• Document extract
A needlecase or needle case is a small, often decorative, holder for sewing needles. Early needlecases were usually small tubular containers of bone, wood, or bronze with tight-fitting stoppers, often designed to hang from a belt.  Needlecases are sometimes called by the French name étui and are typically one of the tools attached to a chatelaine. A pin poppet is a similar container for pins, common in the 18th century.

History 
Early sewing needles were precious items and easily lost. Needlecases were a necessity for storing these fragile objects, and are found in cultures around the world. Tubular bronze needlecases are common finds from Viking-age sites in Europe. Cane needlecases were found in a grave from Cerro Azul, Peru, dated to 1000–1470 AD. Bone, leather and metal needlecases have been found from Medieval London, and bone or ivory needlecases were made by Inuit. Bone and ivory needlecases and pin poppets were also popular in 18th century America.

• The data
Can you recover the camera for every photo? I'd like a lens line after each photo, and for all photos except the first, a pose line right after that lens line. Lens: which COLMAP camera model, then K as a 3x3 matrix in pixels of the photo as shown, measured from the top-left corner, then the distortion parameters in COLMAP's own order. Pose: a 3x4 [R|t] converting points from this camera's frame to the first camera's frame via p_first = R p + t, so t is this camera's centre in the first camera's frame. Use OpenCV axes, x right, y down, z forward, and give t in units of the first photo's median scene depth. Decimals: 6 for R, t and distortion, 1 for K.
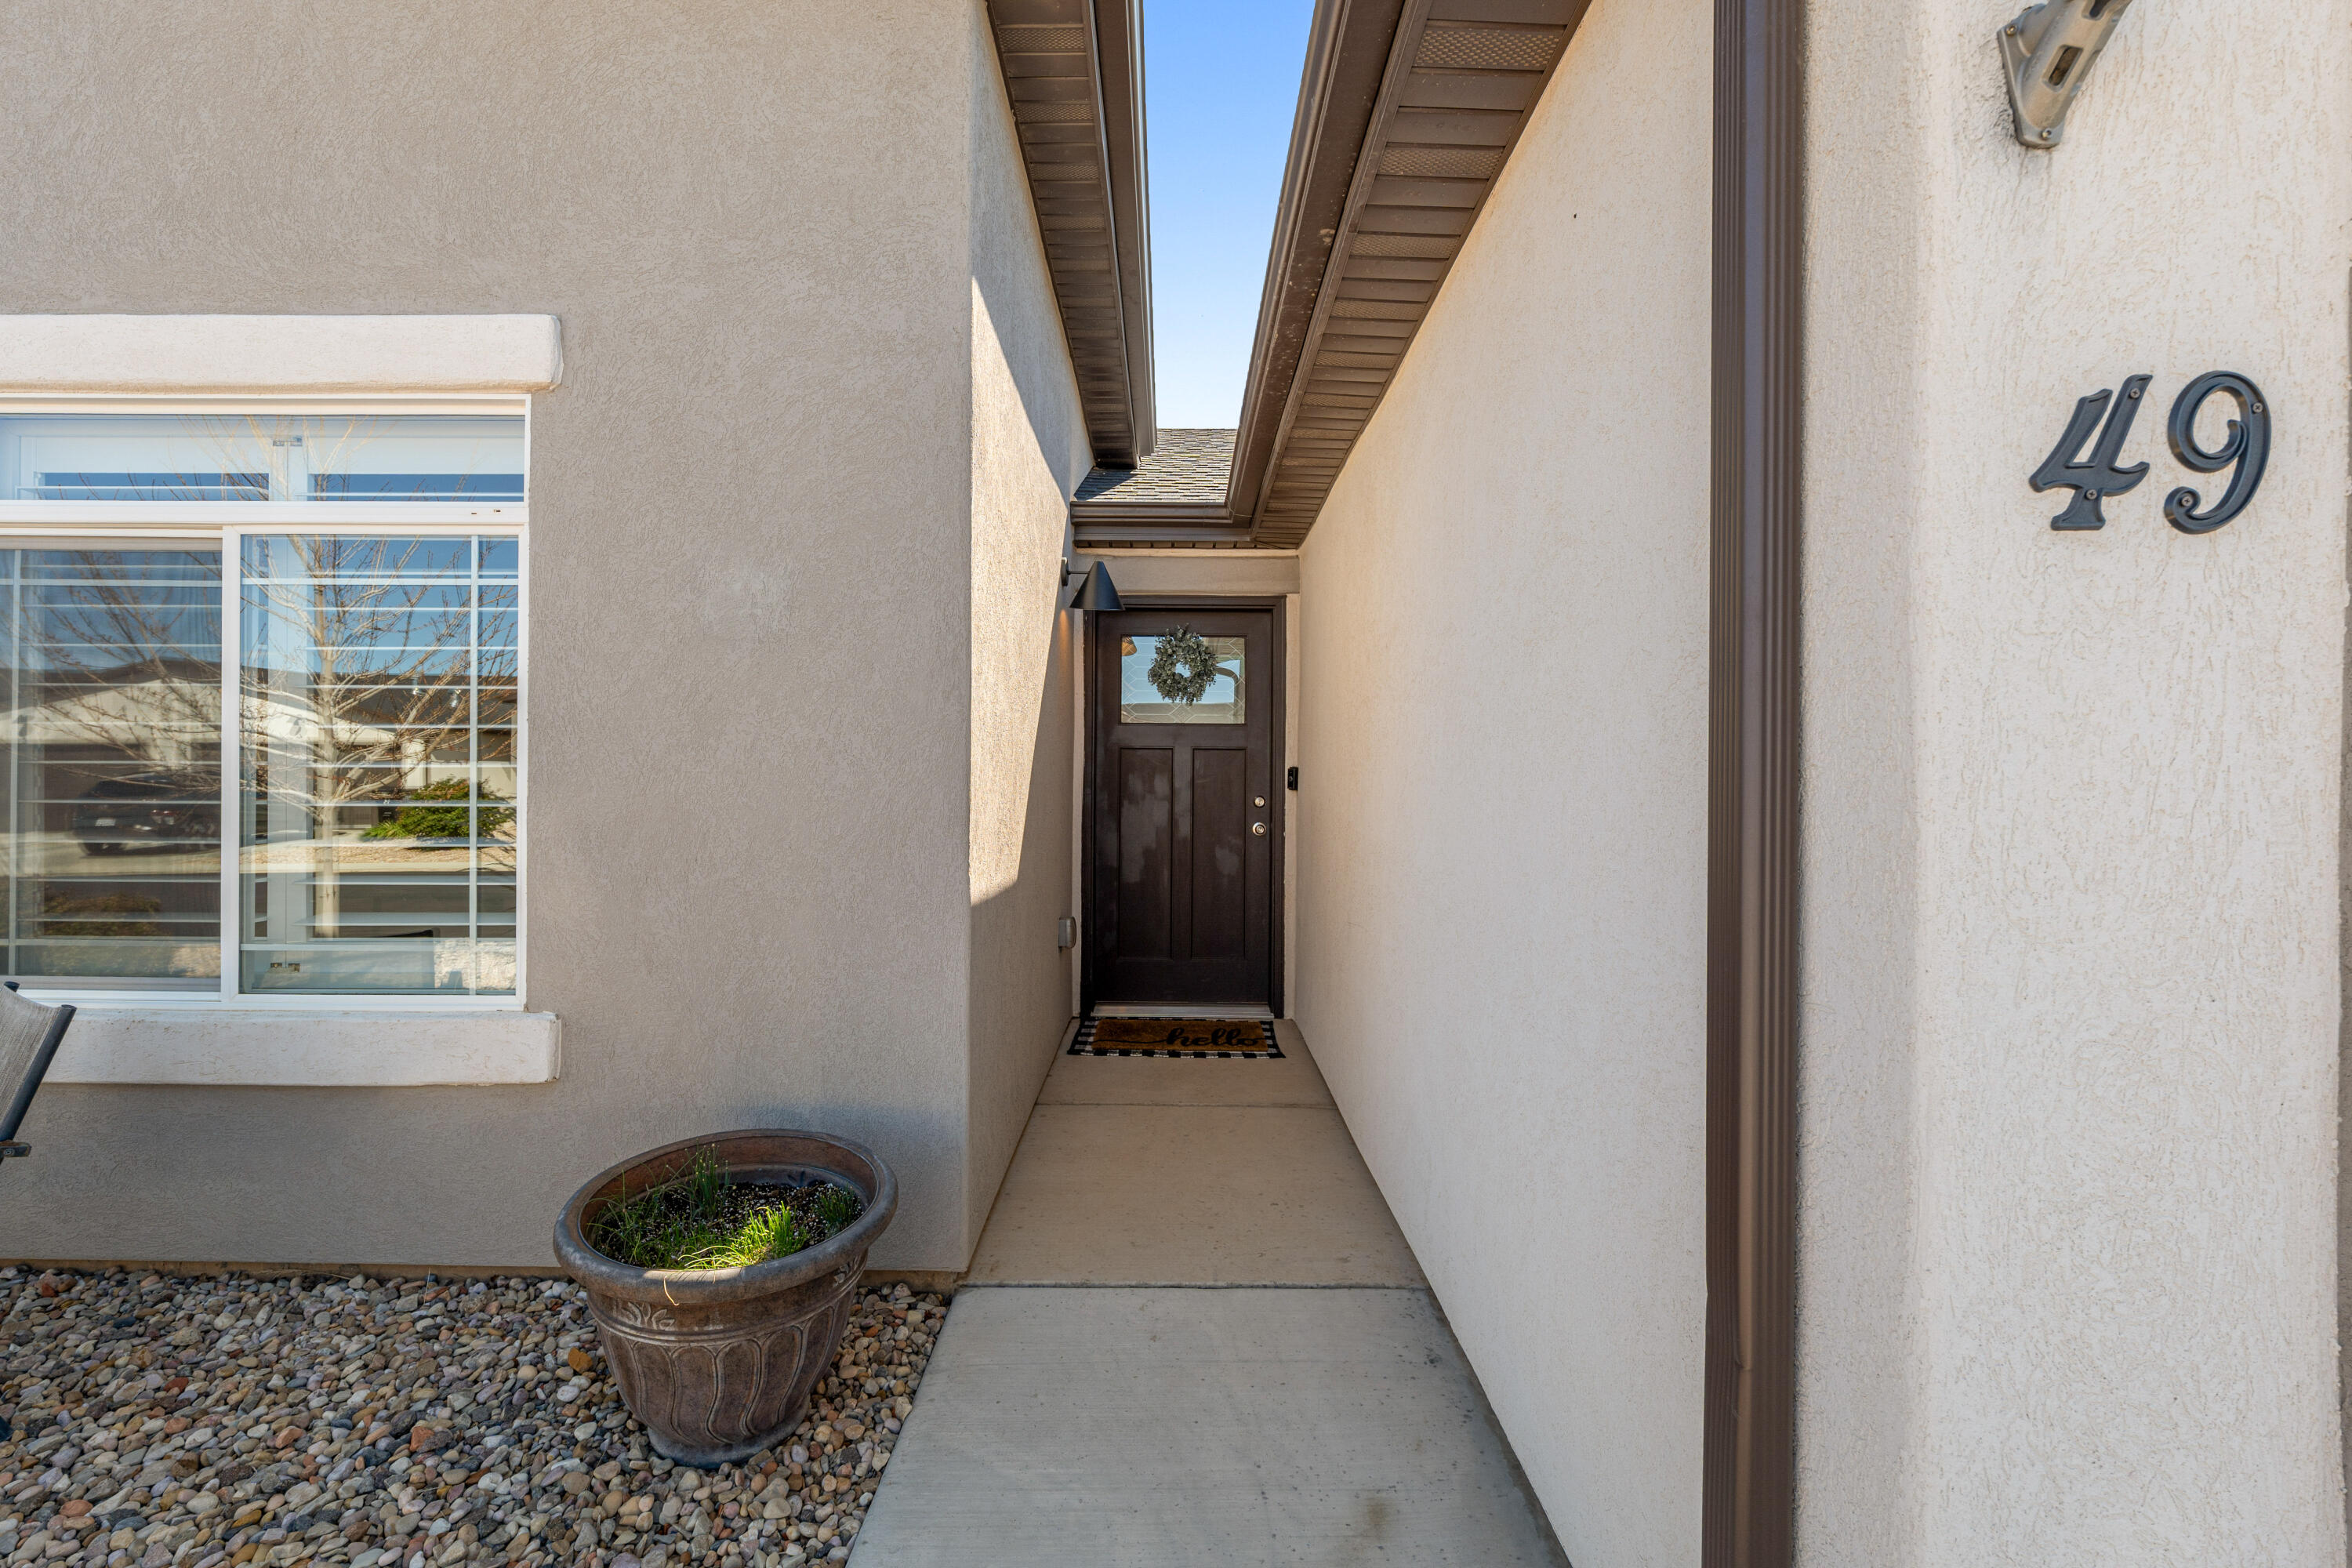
lens RADIAL K [[1014.5, 0, 1182.4], [0, 1014.5, 780.9], [0, 0, 1]] dist [-0.004928, 0.000010]
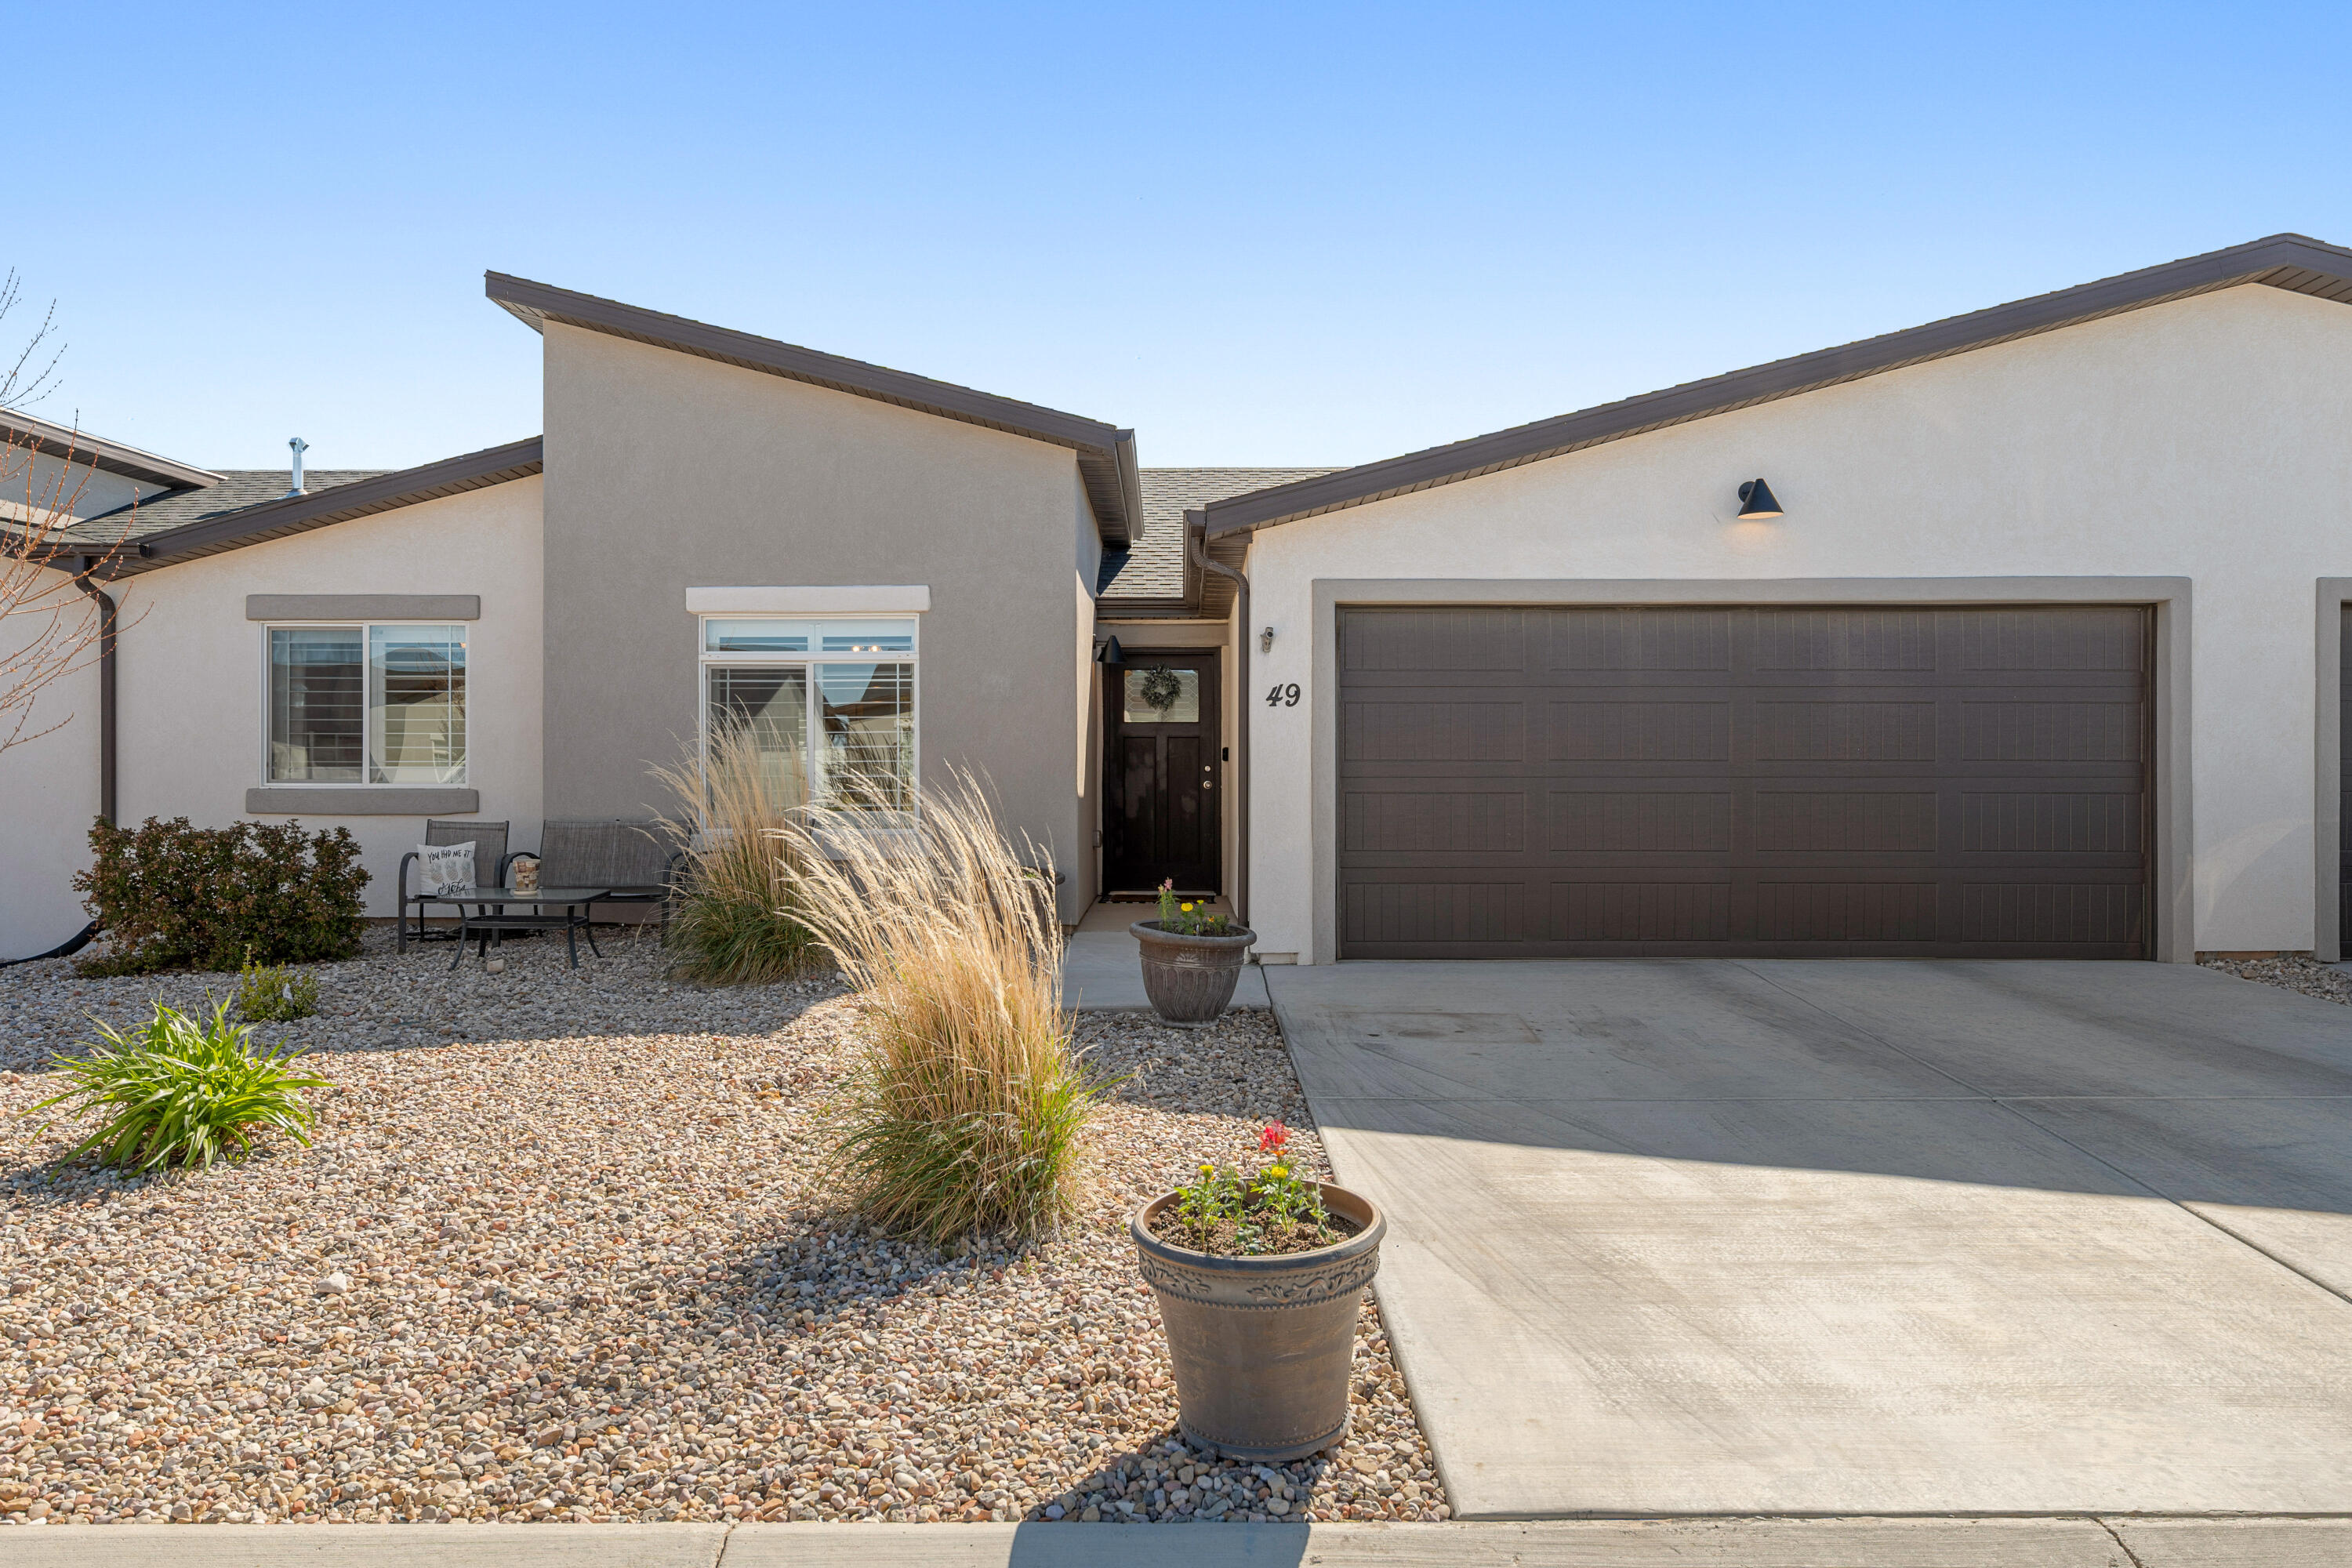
lens RADIAL K [[1694.6, 0, 1174.4], [0, 1694.6, 784.5], [0, 0, 1]] dist [-0.000231, -0.000014]
pose [[0.999871, -0.010798, -0.011851, 0.054631], [0.010761, 0.999937, -0.003180, 0.055177], [0.011885, 0.003052, 0.999925, -1.805549]]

• Work task 1
According to the needlecase text above, where were cane needlecases found, and to what period was the find dated?
• Work task 2
Write out the needlecase text above word for word, from "A needlecase or" up to and including "the 18th century.".
• Work task 3
Extend the text on needlecases, picking up after its last sentence.

• Written reply 1
They were found in a grave from Cerro Azul, Peru, dated to 1000–1470 AD.

• Written reply 2
A needlecase or needle case is a small, often decorative, holder for sewing needles. Early needlecases were usually small tubular containers of bone, wood, or bronze with tight-fitting stoppers, often designed to hang from a belt.  Needlecases are sometimes called by the French name étui and are typically one of the tools attached to a chatelaine. A pin poppet is a similar container for pins, common in the 18th century.

• Written reply 3
Elaborate needlework confections like the frog-shaped needlecase in the Los Angeles County Museum of Art appeared by the 16th century. Heavily decorated silver and brass needlecases are typical of the Victorian period. 

Between 1869 and 1887, W. Avery & Son, an English needle manufactory, produced a series of figural brass needlecases, which are now highly collectible.  Avery's dominance of this market was such that all similar brass Victorian needlecases are called "Averys".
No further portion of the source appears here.